Nope. My actual first thought was, “Oh, my God, I need to write a column about this.”
So here we are. Let’s talk about failure.
It’s a concept many of us aren’t super familiar with. Being the young ~intellectuals~ that we are, we breezed through high school with our GPAs still intact (for the most part).
But along came Carolina, and it changed everything. If there’s one thing I’ve learned in college, it’s that sometimes failure is inevitable, despite our very best efforts to avoid it.
It happens like this. You will proceed through the Four Stages of Failure (listed below):
- Cue the visceral reaction — the sinking feeling in your gut when you log into Sakai (or the heinous examscan.unc.edu) to view your grades. Frantically logging into ConnectCarolina and allowing the loathsome GPA Calculator to predict your future.

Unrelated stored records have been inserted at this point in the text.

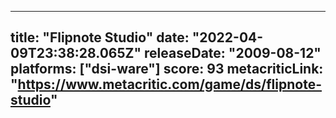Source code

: 
---
title: "Flipnote Studio"
date: "2022-04-09T23:38:28.065Z"
releaseDate: "2009-08-12"
platforms: ["dsi-ware"]
score: 93
metacriticLink: "https://www.metacritic.com/game/ds/flipnote-studio"
---
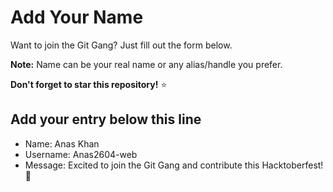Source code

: # Add Your Name

Want to join the Git Gang? Just fill out the form below.

**Note:** Name can be your real name or any alias/handle you prefer.

**Don't forget to star this repository!** ⭐

## Add your entry below this line

- Name: Anas Khan
- Username: Anas2604-web 
- Message: Excited to join the Git Gang and contribute this Hacktoberfest! 🚀

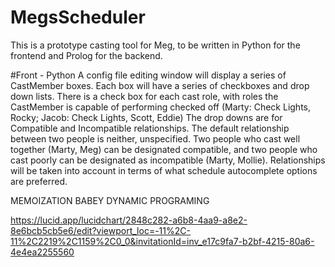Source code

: # MegsScheduler
This is a prototype casting tool for Meg, to be written in Python for the frontend and Prolog for the backend.

#Front - Python
A config file editing window will display a series of CastMember boxes. Each box will have a series of checkboxes and drop down lists. 
There is a check box for each cast role, with roles the CastMember is capable of performing checked off (Marty: Check Lights, Rocky; Jacob: Check Lights, Scott, Eddie)
The drop downs are for Compatible and Incompatible relationships. The default relationship between two people is neither, unspecified. Two people who cast well together (Marty, Meg) can be designated compatible, and two people who cast poorly can be designated as incompatible (Marty, Mollie). Relationships will be taken into account in terms of what schedule autocomplete options are preferred.



MEMOIZATION BABEY DYNAMIC PROGRAMING

https://lucid.app/lucidchart/2848c282-a6b8-4aa9-a8e2-8e6bcb5cb5e6/edit?viewport_loc=-11%2C-11%2C2219%2C1159%2C0_0&invitationId=inv_e17c9fa7-b2bf-4215-80a6-4e4ea2255560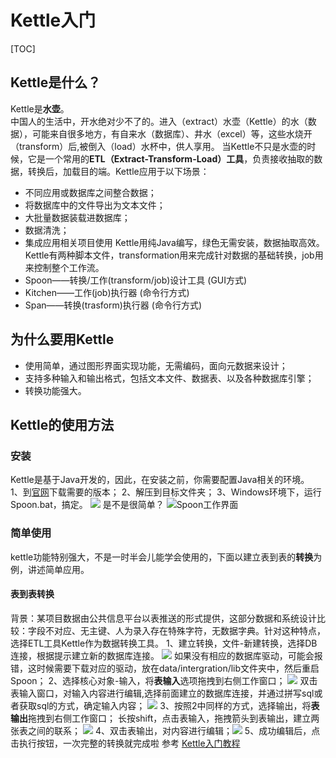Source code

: # Kettle入门
[TOC]
## Kettle是什么？
Kettle是**水壶**。  
中国人的生活中，开水绝对少不了的。进入（extract）水壶（Kettle）的水（数据），可能来自很多地方，有自来水（数据库）、井水（excel）等，这些水烧开（transform）后,被倒入（load）水杯中，供人享用。
当Kettle不只是水壶的时候，它是一个常用的**ETL（Extract-Transform-Load）工具**，负责接收抽取的数据，转换后，加载目的端。Kettle应用于以下场景：  
+ 不同应用或数据库之间整合数据；
+ 将数据库中的文件导出为文本文件；
+ 大批量数据装载进数据库；
+ 数据清洗；
+ 集成应用相关项目使用
Kettle用纯Java编写，绿色无需安装，数据抽取高效。Kettle有两种脚本文件，transformation用来完成针对数据的基础转换，job用来控制整个工作流。
+ Spoon——转换/工作(transform/job)设计工具 (GUI方式)
+ Kitchen——工作(job)执行器 (命令行方式)
+ Span——转换(trasform)执行器 (命令行方式)
## 为什么要用Kettle
+ 使用简单，通过图形界面实现功能，无需编码，面向元数据来设计；
+ 支持多种输入和输出格式，包括文本文件、数据表、以及各种数据库引擎；
+ 转换功能强大。
## Kettle的使用方法
### 安装
Kettle是基于Java开发的，因此，在安装之前，你需要配置Java相关的环境。  
1、到[官网](http://community.pentaho.com/projects/data-integration/)下载需要的版本；
2、解压到目标文件夹；
3、Windows环境下，运行Spoon.bat，搞定。
![](https://images2015.cnblogs.com/blog/959156/201606/959156-20160603090143867-591234675.png)
是不是很简单？
![Spoon工作界面](http://psk7lba95.bkt.clouddn.com/QQ%E6%88%AA%E5%9B%BE20190605100733.png)
### 简单使用
kettle功能特别强大，不是一时半会儿能学会使用的，下面以建立表到表的**转换**为例，讲述简单应用。
#### 表到表转换
背景：某项目数据由公共信息平台以表推送的形式提供，这部分数据和系统设计比较：字段不对应、无主键、人为录入存在特殊字符，无数据字典。针对这种特点，选择ETL工具Kettle作为数据转换工具。
1、建立转换，文件-新建转换，选择DB连接，根据提示建立新的数据库连接。
![](http://psk7lba95.bkt.clouddn.com/%E6%89%B9%E6%B3%A8%202019-06-05%20095933.png)
如果没有相应的数据库驱动，可能会报错，这时候需要下载对应的驱动，放在data/intergration/lib文件夹中，然后重启Spoon；
2、选择核心对象-输入，将**表输入**选项拖拽到右侧工作窗口；
![](http://psk7lba95.bkt.clouddn.com/QQ%E6%88%AA%E5%9B%BE20190605101926.png)
双击表输入窗口，对输入内容进行编辑,选择前面建立的数据库连接，并通过拼写sql或者获取sql的方式，确定输入内容；
![](http://psk7lba95.bkt.clouddn.com/QQ%E6%88%AA%E5%9B%BE20190605103139.png)
3、按照2中同样的方式，选择输出，将**表输出**拖拽到右侧工作窗口；
长按shift，点击表输入，拖拽箭头到表输出，建立两张表之间的联系；
![](http://psk7lba95.bkt.clouddn.com/QQ%E6%88%AA%E5%9B%BE20190605104103.png)
4、双击表输出，对内容进行编辑；![](https://images2015.cnblogs.com/blog/959156/201606/959156-20160603115551836-379729402.png)
5、成功编辑后，点击执行按钮，一次完整的转换就完成啦
参考
[Kettle入门教程](https://www.cnblogs.com/zxbzl/p/5853035.html)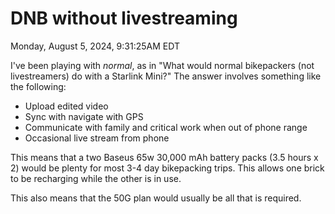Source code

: # DNB without livestreaming

Monday, August 5, 2024, 9:31:25AM EDT

I've been playing with *normal*, as in "What would normal bikepackers (not livestreamers) do with a Starlink Mini?" The answer involves something like the following:

* Upload edited video
* Sync with navigate with GPS
* Communicate with family and critical work when out of phone range
* Occasional live stream from phone

This means that a two Baseus 65w 30,000 mAh battery packs (3.5 hours x 2) would be plenty for most 3-4 day bikepacking trips. This allows one brick to be recharging while the other is in use.

This also means that the 50G plan would usually be all that is required.

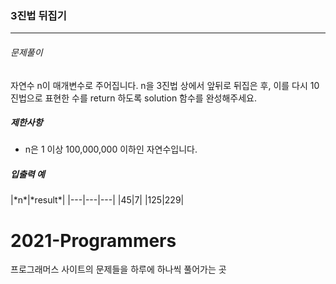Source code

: <h3>3진법 뒤집기</h3>
<hr/>
<h6>문제풀이</h6>
자연수 n이 매개변수로 주어집니다. n을 3진법 상에서 앞뒤로 뒤집은 후, 이를 다시 10진법으로 표현한 수를 return 하도록 solution 함수를 완성해주세요.
<h5>제한사항</h5>
<ul>
  <li>n은 1 이상 100,000,000 이하인 자연수입니다.</li>
 </ul>
<h5>입출력 예</h5>
|*n*|*result*|
|---|---|---|
|45|7|
|125|229|

# 2021-Programmers
프로그래머스 사이트의 문제들을 하루에 하나씩 풀어가는 곳


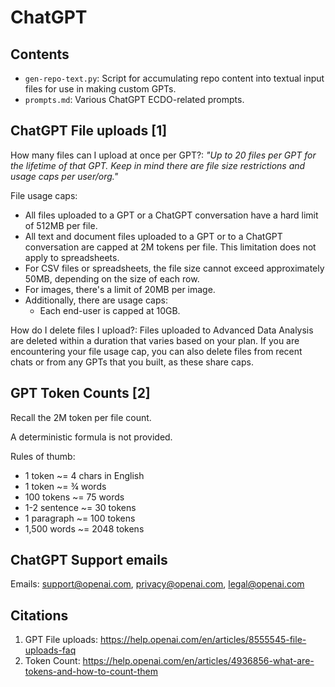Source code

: # ChatGPT

## Contents

- `gen-repo-text.py`: Script for accumulating repo content into textual input files for use in making custom GPTs.
- `prompts.md`: Various ChatGPT ECDO-related prompts.

## ChatGPT File uploads [1]

How many files can I upload at once per GPT?: *"Up to 20 files per GPT for the lifetime of that GPT. Keep in mind there are file size restrictions and usage caps per user/org."*

File usage caps:
- All files uploaded to a GPT or a ChatGPT conversation have a hard limit of 512MB per file.
- All text and document files uploaded to a GPT or to a ChatGPT conversation are capped at 2M tokens per file. This limitation does not apply to spreadsheets.
- For CSV files or spreadsheets, the file size cannot exceed approximately 50MB, depending on the size of each row.
- For images, there's a limit of 20MB per image.
- Additionally, there are usage caps:
	- Each end-user is capped at 10GB.

How do I delete files I upload?: Files uploaded to Advanced Data Analysis are deleted within a duration that varies based on your plan. If you are encountering your file usage cap, you can also delete files from recent chats or from any GPTs that you built, as these share caps.

## GPT Token Counts [2]

Recall the 2M token per file count.

A deterministic formula is not provided.

Rules of thumb:
- 1 token ~= 4 chars in English
- 1 token ~= ¾ words
- 100 tokens ~= 75 words
- 1-2 sentence ~= 30 tokens
- 1 paragraph ~= 100 tokens
- 1,500 words ~= 2048 tokens

## ChatGPT Support emails

Emails: support@openai.com, privacy@openai.com, legal@openai.com

## Citations

1. GPT File uploads: https://help.openai.com/en/articles/8555545-file-uploads-faq
2. Token Count: https://help.openai.com/en/articles/4936856-what-are-tokens-and-how-to-count-them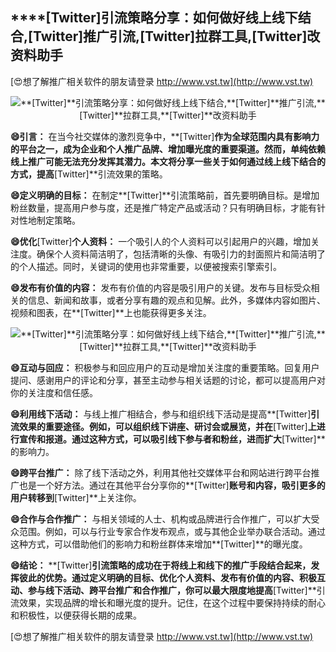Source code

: ## ****[Twitter]**引流策略分享：如何做好线上线下结合,**[Twitter]**推广引流,**[Twitter]**拉群工具,**[Twitter]**改资料助手**

[😍想了解推广相关软件的朋友请登录 http://www.vst.tw](http://www.vst.tw)

 <center><img src="https://vst.tw/MP4/tuiguang/png/8.png" alt="**[Twitter]**引流策略分享：如何做好线上线下结合,**[Twitter]**推广引流,**[Twitter]**拉群工具,**[Twitter]**改资料助手"></center>

**😄引言：**
在当今社交媒体的激烈竞争中，**[Twitter]**作为全球范围内具有影响力的平台之一，成为企业和个人推广品牌、增加曝光度的重要渠道。然而，单纯依赖线上推广可能无法充分发挥其潜力。本文将分享一些关于如何通过线上线下结合的方式，提高**[Twitter]**引流效果的策略。

**😄定义明确的目标：**
在制定**[Twitter]**引流策略前，首先要明确目标。是增加粉丝数量，提高用户参与度，还是推广特定产品或活动？只有明确目标，才能有针对性地制定策略。

**😄优化**[Twitter]**个人资料：**
一个吸引人的个人资料可以引起用户的兴趣，增加关注度。确保个人资料简洁明了，包括清晰的头像、有吸引力的封面照片和简洁明了的个人描述。同时，关键词的使用也非常重要，以便被搜索引擎索引。

**😄发布有价值的内容：**
发布有价值的内容是吸引用户的关键。发布与目标受众相关的信息、新闻和故事，或者分享有趣的观点和见解。此外，多媒体内容如图片、视频和图表，在**[Twitter]**上也能获得更多关注。

 <center><img src="https://vst.tw/MP4/tuiguang/png/8.png" alt="**[Twitter]**引流策略分享：如何做好线上线下结合,**[Twitter]**推广引流,**[Twitter]**拉群工具,**[Twitter]**改资料助手"></center>

**😄互动与回应：**
积极参与和回应用户的互动是增加关注度的重要策略。回复用户提问、感谢用户的评论和分享，甚至主动参与相关话题的讨论，都可以提高用户对你的关注度和信任感。

**😄利用线下活动：**
与线上推广相结合，参与和组织线下活动是提高**[Twitter]**引流效果的重要途径。例如，可以组织线下讲座、研讨会或展览，并在**[Twitter]**上进行宣传和报道。通过这种方式，可以吸引线下参与者和粉丝，进而扩大**[Twitter]**的影响力。

**😄跨平台推广：**
除了线下活动之外，利用其他社交媒体平台和网站进行跨平台推广也是一个好方法。通过在其他平台分享你的**[Twitter]**账号和内容，吸引更多的用户转移到**[Twitter]**上关注你。

**😄合作与合作推广：**
与相关领域的人士、机构或品牌进行合作推广，可以扩大受众范围。例如，可以与行业专家合作发布观点，或与其他企业举办联合活动。通过这种方式，可以借助他们的影响力和粉丝群体来增加**[Twitter]**的曝光度。

**😄结论：**
**[Twitter]**引流策略的成功在于将线上和线下的推广手段结合起来，发挥彼此的优势。通过定义明确的目标、优化个人资料、发布有价值的内容、积极互动、参与线下活动、跨平台推广和合作推广，你可以最大限度地提高**[Twitter]**引流效果，实现品牌的增长和曝光度的提升。记住，在这个过程中要保持持续的耐心和积极性，以便获得长期的成果。

[😍想了解推广相关软件的朋友请登录 http://www.vst.tw](http://www.vst.tw)



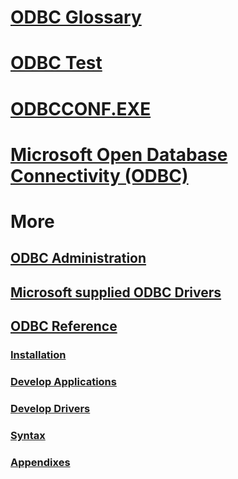 # [ODBC Glossary](odbc-glossary.md)
# [ODBC Test](odbc-test.md)
# [ODBCCONF.EXE](odbcconf-exe.md)
# [Microsoft Open Database Connectivity (ODBC)](microsoft-open-database-connectivity-odbc.md)

# More
## [ODBC Administration](./admin/TOC.md)
## [Microsoft  supplied ODBC Drivers](./microsoft/TOC.md)

## [ODBC Reference](./reference/TOC.md)
### [Installation](./reference/install/TOC.md)
### [Develop Applications](./reference/develop-app/TOC.md)
### [Develop Drivers ](./reference/develop-driver/TOC.md)
### [Syntax](./reference/syntax/TOC.md)
### [Appendixes](./reference/appendixes/TOC.md)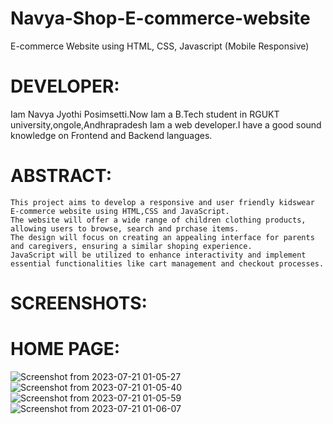 # Navya-Shop-E-commerce-website

E-commerce Website using HTML, CSS, Javascript (Mobile Responsive)

# DEVELOPER: 
Iam Navya Jyothi Posimsetti.Now Iam a B.Tech student in RGUKT university,ongole,Andhrapradesh
Iam a web developer.I have a good sound knowledge on Frontend and Backend languages.

# ABSTRACT:
    This project aims to develop a responsive and user friendly kidswear E-commerce website using HTML,CSS and JavaScript.
    The website will offer a wide range of children clothing products, allowing users to browse, search and prchase items.
    The design will focus on creating an appealing interface for parents and caregivers, ensuring a similar shoping experience.
    JavaScript will be utilized to enhance interactivity and implement essential functionalities like cart management and checkout processes. 

# SCREENSHOTS:
# HOME PAGE:
![Screenshot from 2023-07-21 01-05-27](https://github.com/NavyaPosimsetti/Navya-Shop-E-commerce-website/assets/132803056/70d83c63-cce5-4db0-b7fd-58ea0f6b2358)
![Screenshot from 2023-07-21 01-05-40](https://github.com/NavyaPosimsetti/Navya-Shop-E-commerce-website/assets/132803056/9e6c2a91-dd6e-4903-b1c9-5764ab445216)
![Screenshot from 2023-07-21 01-05-59](https://github.com/NavyaPosimsetti/Navya-Shop-E-commerce-website/assets/132803056/158a7e37-a3ee-4d32-939e-fecfc0b9b9f6)
![Screenshot from 2023-07-21 01-06-07](https://github.com/NavyaPosimsetti/Navya-Shop-E-commerce-website/assets/132803056/7ce853e2-b6b9-4f56-95e2-792055068740)


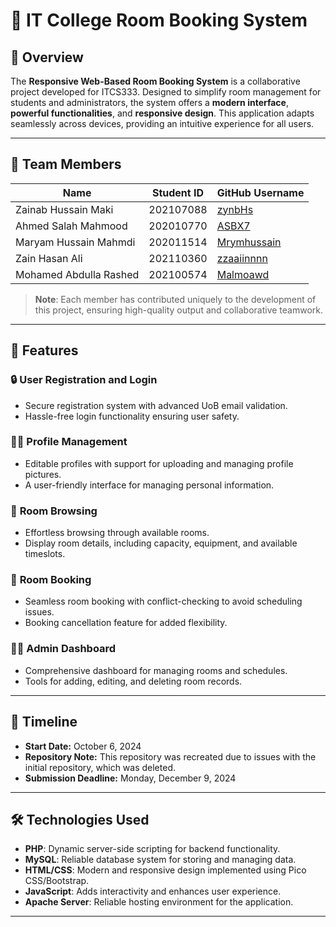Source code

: # 🌟 IT College Room Booking System  

## 📖 Overview  

The **Responsive Web-Based Room Booking System** is a collaborative project developed for ITCS333. Designed to simplify room management for students and administrators, the system offers a **modern interface**, **powerful functionalities**, and **responsive design**. This application adapts seamlessly across devices, providing an intuitive experience for all users.  

---

## 👥 Team Members  

| **Name**               | **Student ID** | **GitHub Username**             |  
|-------------------------|----------------|----------------------------------|  
| Zainab Hussain Maki     | 202107088      | [zynbHs](https://github.com/zynbHs) | 
| Ahmed Salah Mahmood     | 202010770      | [ASBX7](https://github.com/ASBX7) |   
| Maryam Hussain Mahmdi   | 202011514      | [Mrymhussain](https://github.com/Mrymhussain) |  
| Zain Hasan Ali          | 202110360      | [zzaaiinnnn](https://github.com/zzaaiinnnn) |  
| Mohamed Abdulla Rashed  | 202100574      | [Malmoawd](https://github.com/Malmoawd) |  

> **Note**: Each member has contributed uniquely to the development of this project, ensuring high-quality output and collaborative teamwork.

--- 
## 🚀 Features  

### 🔒 **User Registration and Login**  
- Secure registration system with advanced UoB email validation.  
- Hassle-free login functionality ensuring user safety.  

### 🙋‍♂️ **Profile Management**  
- Editable profiles with support for uploading and managing profile pictures.  
- A user-friendly interface for managing personal information.  

### 🏢 **Room Browsing**  
- Effortless browsing through available rooms.  
- Display room details, including capacity, equipment, and available timeslots.  

### 📅 **Room Booking**  
- Seamless room booking with conflict-checking to avoid scheduling issues.  
- Booking cancellation feature for added flexibility.  

### 👩‍💼 **Admin Dashboard**  
- Comprehensive dashboard for managing rooms and schedules.  
- Tools for adding, editing, and deleting room records.  

---

## 📅 Timeline  

- **Start Date:** October 6, 2024  
- **Repository Note:** This repository was recreated due to issues with the initial repository, which was deleted.  
- **Submission Deadline:** Monday, December 9, 2024  

---

## 🛠️ Technologies Used  

- **PHP**: Dynamic server-side scripting for backend functionality.  
- **MySQL**: Reliable database system for storing and managing data.  
- **HTML/CSS**: Modern and responsive design implemented using Pico CSS/Bootstrap.  
- **JavaScript**: Adds interactivity and enhances user experience.  
- **Apache Server**: Reliable hosting environment for the application.  

---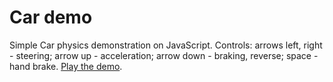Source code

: # Car demo

Simple Car physics demonstration on JavaScript.
Controls: arrows left, right - steering; arrow up - acceleration; arrow down - braking, reverse; space - hand brake.
[Play the demo](http://shvv.github.com/Car-Demo/).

Checking WebMD to verify that you are, in fact, having a heart attack.
- Have yourself a moment. Give yourself time to engage in your (healthy!) coping mechanism of choice. You tried your hardest, and that in itself justifies a reward.
- Ask yourself, “Will this grade really matter in a few months, let alone a few years?” (Answer: No. It won’t.)
- Pick yourself back up and move on.
I know it’s easier said than done, though. We’ve been defined by letters and numbers — course grades, test scores, GPAs — our whole lives. But success comes in many forms, and academic success is only one of them. And if we’re being honest, exams aren’t even a reasonable measure of intelligence or competency.
And as for how to survive midterm season? Find something that keeps you grounded when life is moving fast.
Mental health is always important — but especially when it comes to exams. Know that you tried your hardest. Remember that you are here for a reason — you are smart, and you have more than earned your place here.